(Data supplied Opens)

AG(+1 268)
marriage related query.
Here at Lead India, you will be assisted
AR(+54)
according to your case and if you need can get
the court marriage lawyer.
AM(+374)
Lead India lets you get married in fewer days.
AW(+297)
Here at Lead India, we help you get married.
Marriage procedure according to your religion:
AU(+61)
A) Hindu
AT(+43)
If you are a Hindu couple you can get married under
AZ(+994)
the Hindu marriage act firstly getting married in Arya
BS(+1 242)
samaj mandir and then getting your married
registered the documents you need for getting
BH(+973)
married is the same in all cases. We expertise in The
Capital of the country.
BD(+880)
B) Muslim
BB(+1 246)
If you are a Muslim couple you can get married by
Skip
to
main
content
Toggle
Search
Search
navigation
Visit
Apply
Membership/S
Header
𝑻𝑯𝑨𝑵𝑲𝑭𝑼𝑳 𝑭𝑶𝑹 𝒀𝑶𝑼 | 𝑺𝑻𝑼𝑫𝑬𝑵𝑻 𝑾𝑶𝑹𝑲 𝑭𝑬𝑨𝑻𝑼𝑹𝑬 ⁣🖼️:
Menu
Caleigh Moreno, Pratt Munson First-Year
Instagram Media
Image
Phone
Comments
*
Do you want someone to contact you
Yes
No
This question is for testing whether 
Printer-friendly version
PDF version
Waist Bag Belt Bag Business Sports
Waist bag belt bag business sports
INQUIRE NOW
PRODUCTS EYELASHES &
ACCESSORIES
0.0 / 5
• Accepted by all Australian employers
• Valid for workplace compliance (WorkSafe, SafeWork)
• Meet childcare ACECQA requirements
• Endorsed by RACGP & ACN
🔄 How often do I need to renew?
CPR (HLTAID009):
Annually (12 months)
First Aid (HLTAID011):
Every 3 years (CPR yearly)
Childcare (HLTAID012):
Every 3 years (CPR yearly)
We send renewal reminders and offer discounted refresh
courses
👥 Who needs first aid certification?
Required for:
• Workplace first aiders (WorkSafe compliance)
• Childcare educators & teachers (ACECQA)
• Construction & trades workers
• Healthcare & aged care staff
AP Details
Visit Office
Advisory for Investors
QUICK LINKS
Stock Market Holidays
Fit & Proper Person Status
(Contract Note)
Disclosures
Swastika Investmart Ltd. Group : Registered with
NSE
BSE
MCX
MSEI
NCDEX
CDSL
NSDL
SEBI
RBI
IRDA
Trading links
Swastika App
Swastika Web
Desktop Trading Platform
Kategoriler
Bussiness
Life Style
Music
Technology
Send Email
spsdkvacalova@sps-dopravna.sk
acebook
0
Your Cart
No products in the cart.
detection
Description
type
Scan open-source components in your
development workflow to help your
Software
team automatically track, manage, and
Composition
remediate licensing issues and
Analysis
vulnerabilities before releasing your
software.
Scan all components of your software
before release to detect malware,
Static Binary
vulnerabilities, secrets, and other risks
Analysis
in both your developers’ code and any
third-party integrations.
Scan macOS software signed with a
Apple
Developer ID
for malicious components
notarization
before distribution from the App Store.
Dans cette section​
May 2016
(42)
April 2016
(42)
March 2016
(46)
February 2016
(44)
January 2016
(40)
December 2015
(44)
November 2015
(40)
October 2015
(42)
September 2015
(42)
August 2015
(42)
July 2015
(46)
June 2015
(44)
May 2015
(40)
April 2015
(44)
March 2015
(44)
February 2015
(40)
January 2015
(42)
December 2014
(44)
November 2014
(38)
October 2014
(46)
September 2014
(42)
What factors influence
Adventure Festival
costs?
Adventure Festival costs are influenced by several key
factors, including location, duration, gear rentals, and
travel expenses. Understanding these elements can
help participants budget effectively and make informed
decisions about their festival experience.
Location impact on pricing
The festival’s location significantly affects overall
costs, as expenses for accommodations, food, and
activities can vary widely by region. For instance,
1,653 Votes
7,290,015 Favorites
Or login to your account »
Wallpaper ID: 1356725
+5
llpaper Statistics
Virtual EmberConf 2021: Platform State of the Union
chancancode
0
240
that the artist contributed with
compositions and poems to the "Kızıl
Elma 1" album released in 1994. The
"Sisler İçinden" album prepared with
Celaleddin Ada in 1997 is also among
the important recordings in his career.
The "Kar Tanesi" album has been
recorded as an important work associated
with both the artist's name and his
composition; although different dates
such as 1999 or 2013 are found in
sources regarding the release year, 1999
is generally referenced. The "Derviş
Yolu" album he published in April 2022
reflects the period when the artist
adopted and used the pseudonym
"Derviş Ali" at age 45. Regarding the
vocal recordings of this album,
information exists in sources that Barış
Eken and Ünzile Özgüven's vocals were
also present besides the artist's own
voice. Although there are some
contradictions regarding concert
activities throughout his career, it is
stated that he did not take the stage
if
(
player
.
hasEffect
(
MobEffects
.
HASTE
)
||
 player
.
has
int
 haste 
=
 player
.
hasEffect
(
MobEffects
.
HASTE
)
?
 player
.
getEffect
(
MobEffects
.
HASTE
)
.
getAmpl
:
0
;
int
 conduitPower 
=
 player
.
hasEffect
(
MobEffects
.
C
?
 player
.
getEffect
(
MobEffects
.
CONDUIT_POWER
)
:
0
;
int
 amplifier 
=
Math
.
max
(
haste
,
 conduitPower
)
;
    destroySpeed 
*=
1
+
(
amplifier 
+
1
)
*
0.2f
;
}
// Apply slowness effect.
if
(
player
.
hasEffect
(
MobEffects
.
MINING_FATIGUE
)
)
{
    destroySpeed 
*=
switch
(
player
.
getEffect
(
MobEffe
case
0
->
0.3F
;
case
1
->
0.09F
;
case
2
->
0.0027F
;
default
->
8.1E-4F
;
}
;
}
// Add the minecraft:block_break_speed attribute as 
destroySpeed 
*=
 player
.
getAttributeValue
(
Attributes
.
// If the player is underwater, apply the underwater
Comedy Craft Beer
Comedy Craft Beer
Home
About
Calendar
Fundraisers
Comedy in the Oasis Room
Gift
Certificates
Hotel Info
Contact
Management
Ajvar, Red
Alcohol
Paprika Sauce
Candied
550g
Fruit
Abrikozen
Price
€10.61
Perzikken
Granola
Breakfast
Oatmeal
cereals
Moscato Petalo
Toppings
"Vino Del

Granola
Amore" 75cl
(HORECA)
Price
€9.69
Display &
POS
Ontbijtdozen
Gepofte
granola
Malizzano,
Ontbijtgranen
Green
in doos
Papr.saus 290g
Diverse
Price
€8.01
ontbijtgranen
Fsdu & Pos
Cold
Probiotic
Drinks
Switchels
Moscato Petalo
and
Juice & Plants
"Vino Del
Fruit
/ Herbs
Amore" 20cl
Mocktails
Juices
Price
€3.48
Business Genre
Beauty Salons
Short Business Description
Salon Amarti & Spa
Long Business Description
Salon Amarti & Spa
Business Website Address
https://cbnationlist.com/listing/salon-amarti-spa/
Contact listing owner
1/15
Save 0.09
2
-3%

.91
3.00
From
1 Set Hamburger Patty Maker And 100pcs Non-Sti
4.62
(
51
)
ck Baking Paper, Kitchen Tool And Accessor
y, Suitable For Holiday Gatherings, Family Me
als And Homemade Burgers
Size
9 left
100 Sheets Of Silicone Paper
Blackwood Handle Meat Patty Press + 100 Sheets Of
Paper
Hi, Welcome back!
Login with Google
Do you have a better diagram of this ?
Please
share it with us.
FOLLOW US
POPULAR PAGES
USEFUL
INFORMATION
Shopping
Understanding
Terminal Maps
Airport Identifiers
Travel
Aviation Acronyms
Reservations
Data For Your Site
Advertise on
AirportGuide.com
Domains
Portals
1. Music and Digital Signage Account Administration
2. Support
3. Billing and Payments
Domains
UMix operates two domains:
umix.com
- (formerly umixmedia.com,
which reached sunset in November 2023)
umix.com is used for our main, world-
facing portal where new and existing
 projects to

(Data supplied Closes)

Written task >> Give back the complete data, each line unchanged.

Task result >>
AG(+1 268)
marriage related query.
Here at Lead India, you will be assisted
AR(+54)
according to your case and if you need can get
the court marriage lawyer.
AM(+374)
Lead India lets you get married in fewer days.
AW(+297)
Here at Lead India, we help you get married.
Marriage procedure according to your religion:
AU(+61)
A) Hindu
AT(+43)
If you are a Hindu couple you can get married under
AZ(+994)
the Hindu marriage act firstly getting married in Arya
BS(+1 242)
samaj mandir and then getting your married
registered the documents you need for getting
BH(+973)
married is the same in all cases. We expertise in The
Capital of the country.
BD(+880)
B) Muslim
BB(+1 246)
If you are a Muslim couple you can get married by
Skip
to
main
content
Toggle
Search
Search
navigation
Visit
Apply
Membership/S
Header
𝑻𝑯𝑨𝑵𝑲𝑭𝑼𝑳 𝑭𝑶𝑹 𝒀𝑶𝑼 | 𝑺𝑻𝑼𝑫𝑬𝑵𝑻 𝑾𝑶𝑹𝑲 𝑭𝑬𝑨𝑻𝑼𝑹𝑬 ⁣🖼️:
Menu
Caleigh Moreno, Pratt Munson First-Year
Instagram Media
Image
Phone
Comments
*
Do you want someone to contact you
Yes
No
This question is for testing whether 
Printer-friendly version
PDF version
Waist Bag Belt Bag Business Sports
Waist bag belt bag business sports
INQUIRE NOW
PRODUCTS EYELASHES &
ACCESSORIES
0.0 / 5
• Accepted by all Australian employers
• Valid for workplace compliance (WorkSafe, SafeWork)
• Meet childcare ACECQA requirements
• Endorsed by RACGP & ACN
🔄 How often do I need to renew?
CPR (HLTAID009):
Annually (12 months)
First Aid (HLTAID011):
Every 3 years (CPR yearly)
Childcare (HLTAID012):
Every 3 years (CPR yearly)
We send renewal reminders and offer discounted refresh
courses
👥 Who needs first aid certification?
Required for:
• Workplace first aiders (WorkSafe compliance)
• Childcare educators & teachers (ACECQA)
• Construction & trades workers
• Healthcare & aged care staff
AP Details
Visit Office
Advisory for Investors
QUICK LINKS
Stock Market Holidays
Fit & Proper Person Status
(Contract Note)
Disclosures
Swastika Investmart Ltd. Group : Registered with
NSE
BSE
MCX
MSEI
NCDEX
CDSL
NSDL
SEBI
RBI
IRDA
Trading links
Swastika App
Swastika Web
Desktop Trading Platform
Kategoriler
Bussiness
Life Style
Music
Technology
Send Email
spsdkvacalova@sps-dopravna.sk
acebook
0
Your Cart
No products in the cart.
detection
Description
type
Scan open-source components in your
development workflow to help your
Software
team automatically track, manage, and
Composition
remediate licensing issues and
Analysis
vulnerabilities before releasing your
software.
Scan all components of your software
before release to detect malware,
Static Binary
vulnerabilities, secrets, and other risks
Analysis
in both your developers’ code and any
third-party integrations.
Scan macOS software signed with a
Apple
Developer ID
for malicious components
notarization
before distribution from the App Store.
Dans cette section​
May 2016
(42)
April 2016
(42)
March 2016
(46)
February 2016
(44)
January 2016
(40)
December 2015
(44)
November 2015
(40)
October 2015
(42)
September 2015
(42)
August 2015
(42)
July 2015
(46)
June 2015
(44)
May 2015
(40)
April 2015
(44)
March 2015
(44)
February 2015
(40)
January 2015
(42)
December 2014
(44)
November 2014
(38)
October 2014
(46)
September 2014
(42)
What factors influence
Adventure Festival
costs?
Adventure Festival costs are influenced by several key
factors, including location, duration, gear rentals, and
travel expenses. Understanding these elements can
help participants budget effectively and make informed
decisions about their festival experience.
Location impact on pricing
The festival’s location significantly affects overall
costs, as expenses for accommodations, food, and
activities can vary widely by region. For instance,
1,653 Votes
7,290,015 Favorites
Or login to your account »
Wallpaper ID: 1356725
+5
llpaper Statistics
Virtual EmberConf 2021: Platform State of the Union
chancancode
0
240
that the artist contributed with
compositions and poems to the "Kızıl
Elma 1" album released in 1994. The
"Sisler İçinden" album prepared with
Celaleddin Ada in 1997 is also among
the important recordings in his career.
The "Kar Tanesi" album has been
recorded as an important work associated
with both the artist's name and his
composition; although different dates
such as 1999 or 2013 are found in
sources regarding the release year, 1999
is generally referenced. The "Derviş
Yolu" album he published in April 2022
reflects the period when the artist
adopted and used the pseudonym
"Derviş Ali" at age 45. Regarding the
vocal recordings of this album,
information exists in sources that Barış
Eken and Ünzile Özgüven's vocals were
also present besides the artist's own
voice. Although there are some
contradictions regarding concert
activities throughout his career, it is
stated that he did not take the stage
if
(
player
.
hasEffect
(
MobEffects
.
HASTE
)
||
 player
.
has
int
 haste 
=
 player
.
hasEffect
(
MobEffects
.
HASTE
)
?
 player
.
getEffect
(
MobEffects
.
HASTE
)
.
getAmpl
:
0
;
int
 conduitPower 
=
 player
.
hasEffect
(
MobEffects
.
C
?
 player
.
getEffect
(
MobEffects
.
CONDUIT_POWER
)
:
0
;
int
 amplifier 
=
Math
.
max
(
haste
,
 conduitPower
)
;
    destroySpeed 
*=
1
+
(
amplifier 
+
1
)
*
0.2f
;
}
// Apply slowness effect.
if
(
player
.
hasEffect
(
MobEffects
.
MINING_FATIGUE
)
)
{
    destroySpeed 
*=
switch
(
player
.
getEffect
(
MobEffe
case
0
->
0.3F
;
case
1
->
0.09F
;
case
2
->
0.0027F
;
default
->
8.1E-4F
;
}
;
}
// Add the minecraft:block_break_speed attribute as 
destroySpeed 
*=
 player
.
getAttributeValue
(
Attributes
.
// If the player is underwater, apply the underwater
Comedy Craft Beer
Comedy Craft Beer
Home
About
Calendar
Fundraisers
Comedy in the Oasis Room
Gift
Certificates
Hotel Info
Contact
Management
Ajvar, Red
Alcohol
Paprika Sauce
Candied
550g
Fruit
Abrikozen
Price
€10.61
Perzikken
Granola
Breakfast
Oatmeal
cereals
Moscato Petalo
Toppings
"Vino Del

Granola
Amore" 75cl
(HORECA)
Price
€9.69
Display &
POS
Ontbijtdozen
Gepofte
granola
Malizzano,
Ontbijtgranen
Green
in doos
Papr.saus 290g
Diverse
Price
€8.01
ontbijtgranen
Fsdu & Pos
Cold
Probiotic
Drinks
Switchels
Moscato Petalo
and
Juice & Plants
"Vino Del
Fruit
/ Herbs
Amore" 20cl
Mocktails
Juices
Price
€3.48
Business Genre
Beauty Salons
Short Business Description
Salon Amarti & Spa
Long Business Description
Salon Amarti & Spa
Business Website Address
https://cbnationlist.com/listing/salon-amarti-spa/
Contact listing owner
1/15
Save 0.09
2
-3%

.91
3.00
From
1 Set Hamburger Patty Maker And 100pcs Non-Sti
4.62
(
51
)
ck Baking Paper, Kitchen Tool And Accessor
y, Suitable For Holiday Gatherings, Family Me
als And Homemade Burgers
Size
9 left
100 Sheets Of Silicone Paper
Blackwood Handle Meat Patty Press + 100 Sheets Of
Paper
Hi, Welcome back!
Login with Google
Do you have a better diagram of this ?
Please
share it with us.
FOLLOW US
POPULAR PAGES
USEFUL
INFORMATION
Shopping
Understanding
Terminal Maps
Airport Identifiers
Travel
Aviation Acronyms
Reservations
Data For Your Site
Advertise on
AirportGuide.com
Domains
Portals
1. Music and Digital Signage Account Administration
2. Support
3. Billing and Payments
Domains
UMix operates two domains:
umix.com
- (formerly umixmedia.com,
which reached sunset in November 2023)
umix.com is used for our main, world-
facing portal where new and existing
 projects to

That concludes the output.